COMPOSITION: Each tablet contains 80 mg of gliclazide.
PHARMACOLOGICAL CLASSIFICATION: A 21.2 Oral Hypoglycaemics
PHARMACOLOGICAL ACTION: Gliclazide stimulates the secretion of insulin by the beta cells of the pancreas.
In addition to this pancreatic action, it has been demonstrated that gliclazide administration may improve the metabolic utilisation of glucose at a peripheral level.
Gliclazide is well absorbed, and peak plasma concentrations occur (2-8) hours after administration. Gliclazide is (85-97%) bound to plasma proteins. Metabolism is extensive and all metabolites are devoid of hypoglycaemic activity. 60-70% of the dose is excreted in the urine, and 10-20% in the faeces as metabolites. The elimination half-life of gliclazide is 10-12 hours.
INDICATIONS: Therapy of maturity onset Diabetes Mellitus (non-insulin- dependent or Type II), where dietary management alone has been insufficient.
CONTRA-INDICATIONS: Do not use in the presence of keto-acidosis or severe renal, hepatic, adrenal or thyroid dysfunction.
Do not use in patients with sulphonylurea intolerance.
Do not use in "brittle" or unstable diabetes. Do not use in the first trimester of pregnancy, as safety in pregnancy has not been established.
Do not use in juvenile diabetes.
The administration of oral hypoglycaemics may be associated with increased cardiovascular mortality as compared to treatment with diet alone or diet with insulin.
A reduction in dosage may be necessary in patients with renal dysfunction.
DOSAGE AND DIRECTIONS FOR USE: The final dosage regimen depends upon the individual requirements of the patient and is at the discretion of the physician. According to the severity of the diabetic state, the dose will generally be between 1 tablet (80 mg) for mild cases, and 4 tablets (320 mg) daily for severe cases, taken in two divided doses preferably with meals. In the majority of cases: 2 tablets per day with meals. 1 tablet with breakfast and 1 tablet with dinner.
Diamicron may be used in conjunction with insulin in insulin-dependent diabetes, but in that case, diabetic control should be checked by blood sugar readings, because of the possibility of hypoglycaemia. In combined therapy with a biguanide there may be a greater risk of cardiovascular mortality than with the use of gliclazide alone.
SIDE-EFFECTS AND SPECIAL PRECAUTIONS: Weight changes - Most studies report no significant overall change in weight.
Hypoglycaemic reactions may occur.
Drug interactions - Potentiation of the hypoglycaemic action of the drug may occur with the concomitant administration of sulphonamides, salicylates, phenylbutazone, beta-adrenoreceptor blocking agents, mono amine oxidase inhibitors, ketoconazole, miconazole, chloramphenicol, clofibrate or halofenate, cyclophosphamide, dicoumarol and cimetidine.

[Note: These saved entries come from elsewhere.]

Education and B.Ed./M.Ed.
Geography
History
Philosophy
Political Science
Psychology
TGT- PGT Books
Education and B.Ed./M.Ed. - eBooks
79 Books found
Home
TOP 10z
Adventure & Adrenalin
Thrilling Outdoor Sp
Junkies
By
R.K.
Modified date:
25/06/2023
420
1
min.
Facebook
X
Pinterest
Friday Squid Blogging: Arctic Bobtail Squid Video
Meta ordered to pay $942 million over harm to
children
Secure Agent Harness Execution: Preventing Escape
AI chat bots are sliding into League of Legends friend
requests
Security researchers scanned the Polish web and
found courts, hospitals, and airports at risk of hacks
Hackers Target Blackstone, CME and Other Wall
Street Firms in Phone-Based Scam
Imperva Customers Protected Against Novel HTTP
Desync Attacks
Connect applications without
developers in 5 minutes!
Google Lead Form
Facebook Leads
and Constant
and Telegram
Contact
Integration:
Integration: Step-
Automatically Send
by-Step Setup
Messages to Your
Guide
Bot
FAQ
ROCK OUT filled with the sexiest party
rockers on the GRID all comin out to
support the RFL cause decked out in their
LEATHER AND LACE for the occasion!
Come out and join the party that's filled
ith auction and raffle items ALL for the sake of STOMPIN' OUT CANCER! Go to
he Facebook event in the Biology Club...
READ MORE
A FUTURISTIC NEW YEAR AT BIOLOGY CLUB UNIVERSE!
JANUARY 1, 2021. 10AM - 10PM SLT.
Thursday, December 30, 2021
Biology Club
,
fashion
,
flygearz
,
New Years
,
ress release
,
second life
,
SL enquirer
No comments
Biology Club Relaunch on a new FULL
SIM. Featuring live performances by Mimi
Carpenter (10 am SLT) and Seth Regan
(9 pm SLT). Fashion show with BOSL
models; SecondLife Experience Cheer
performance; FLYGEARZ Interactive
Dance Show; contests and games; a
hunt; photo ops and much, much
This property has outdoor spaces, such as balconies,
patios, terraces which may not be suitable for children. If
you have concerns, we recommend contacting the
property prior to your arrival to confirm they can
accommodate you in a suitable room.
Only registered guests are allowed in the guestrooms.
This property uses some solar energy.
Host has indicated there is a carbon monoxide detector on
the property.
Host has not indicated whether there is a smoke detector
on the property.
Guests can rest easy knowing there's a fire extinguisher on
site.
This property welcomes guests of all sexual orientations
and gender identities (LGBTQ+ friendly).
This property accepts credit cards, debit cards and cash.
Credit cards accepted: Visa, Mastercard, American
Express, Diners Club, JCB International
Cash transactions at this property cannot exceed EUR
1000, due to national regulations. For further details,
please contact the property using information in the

Diminution of hypoglycaemic action of the drug may occur with the concomitant administration of thiazide diuretics, corticosteroids, oestrogens and adrenalin.

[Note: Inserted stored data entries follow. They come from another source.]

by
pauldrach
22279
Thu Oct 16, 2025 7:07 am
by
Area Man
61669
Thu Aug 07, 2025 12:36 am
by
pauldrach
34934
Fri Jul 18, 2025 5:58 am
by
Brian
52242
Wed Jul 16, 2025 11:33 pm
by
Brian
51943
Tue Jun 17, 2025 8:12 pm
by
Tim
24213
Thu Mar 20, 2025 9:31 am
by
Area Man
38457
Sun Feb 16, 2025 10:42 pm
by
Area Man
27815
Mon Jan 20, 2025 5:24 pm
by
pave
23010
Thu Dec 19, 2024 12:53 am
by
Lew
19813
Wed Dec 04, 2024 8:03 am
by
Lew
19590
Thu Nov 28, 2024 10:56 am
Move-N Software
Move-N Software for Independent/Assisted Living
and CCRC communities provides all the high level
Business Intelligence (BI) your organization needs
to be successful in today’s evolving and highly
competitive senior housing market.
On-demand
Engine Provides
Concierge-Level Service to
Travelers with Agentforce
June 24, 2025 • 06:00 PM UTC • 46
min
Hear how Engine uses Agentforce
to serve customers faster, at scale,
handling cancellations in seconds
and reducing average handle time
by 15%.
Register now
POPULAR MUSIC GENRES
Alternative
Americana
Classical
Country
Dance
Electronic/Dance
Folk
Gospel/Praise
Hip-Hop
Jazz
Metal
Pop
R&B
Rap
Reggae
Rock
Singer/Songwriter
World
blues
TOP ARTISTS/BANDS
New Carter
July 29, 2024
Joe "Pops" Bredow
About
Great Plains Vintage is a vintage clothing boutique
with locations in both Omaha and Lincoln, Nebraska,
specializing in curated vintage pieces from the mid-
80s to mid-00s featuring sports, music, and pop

Beta-blockers may mask symptoms of hypoglycaemia and may inhibit normal physiological response to hypoglycaemia.
Adjustment of dosage of hypoglycaemic agents may be required in patients suffering from intercurrent infections, traumas, shock or after anaesthesia. When major surgery is to be performed, insulin therapy should be substituted for oral hypoglycaemics.
Treatment with sulphonylureas may be associated with: Skin reactions; headache; gastro-intestinal disturbances, such as nausea, vomiting, epigastric pain; dizziness; weakness; paraesthesia; sensitivity reactions with fever, eosinophylic jaundice and skin rashes; Blood disorders, including leucopenia, thrombocytopenia, aplastic anaemia and agranulocytosis.

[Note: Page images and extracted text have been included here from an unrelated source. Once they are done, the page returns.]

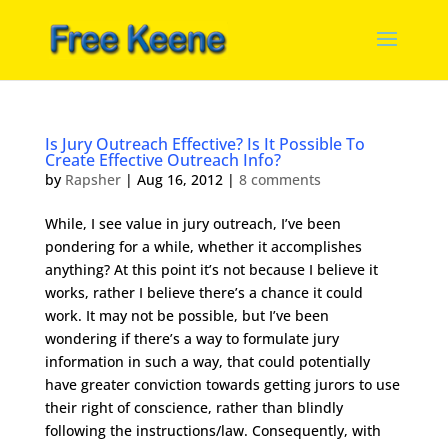
Is Jury Outreach Effective? Is It Possible To
Create Effective Outreach Info?
by
Rapsher
|
Aug 16, 2012
|
8 comments
While, I see value in jury outreach, I’ve been
pondering for a while, whether it accomplishes
anything? At this point it’s not because I believe it
works, rather I believe there’s a chance it could
work. It may not be possible, but I’ve been
wondering if there’s a way to formulate jury
information in such a way, that could potentially
have greater conviction towards getting jurors to use
their right of conscience, rather than blindly
following the instructions/law. Consequently, with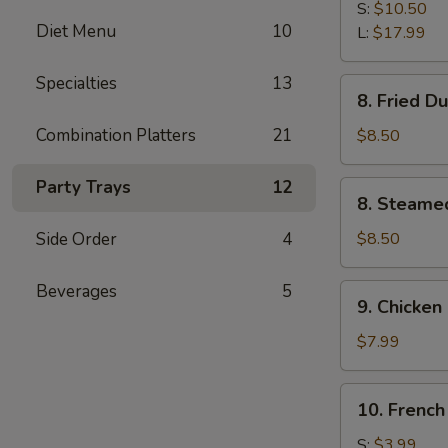
B-
S:
$10.50
Diet Menu
10
Q
L:
$17.99
Spare
Ribs
Specialties
13
8.
8. Fried D
Fried
Dumplings
Combination Platters
21
$8.50
(8)
Party Trays
12
8.
8. Steame
Steamed
Dumplings
Side Order
4
$8.50
(8)
Beverages
5
9.
9. Chicken 
Chicken
Stick
$7.99
(4)
10.
10. French
French
Fries
S:
$3.99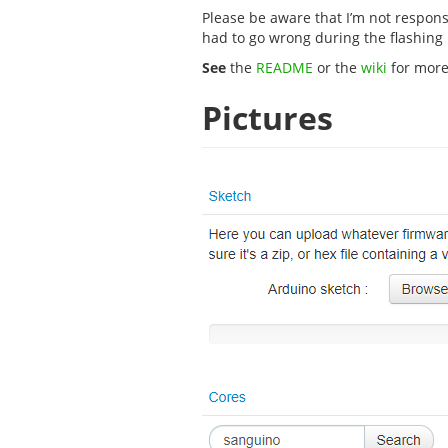
Please be aware that I’m not respon
had to go wrong during the flashing
See
the
README
or the
wiki
for more
Pictures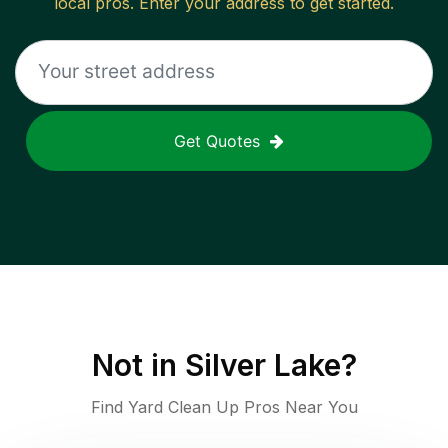
local pros. Enter your address to get started.
Get Quotes
Not in
Silver Lake
?
Find Yard Clean Up Pros Near You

KNOWN SYMPTOMS OF OVERDOSAGE AND PARTICULARS OF ITS TREATMENT: Hypoglycaemic reactions should be treated by gastric lavage and correction of the hypoglycaemia by the administration of intravenous glucose. The patient's blood sugar should be continuously monitored until the effect of the drug has ceased. (This may take several days). Hypoglycaemic reactions should alert the physician to the possibility of renal dysfunction.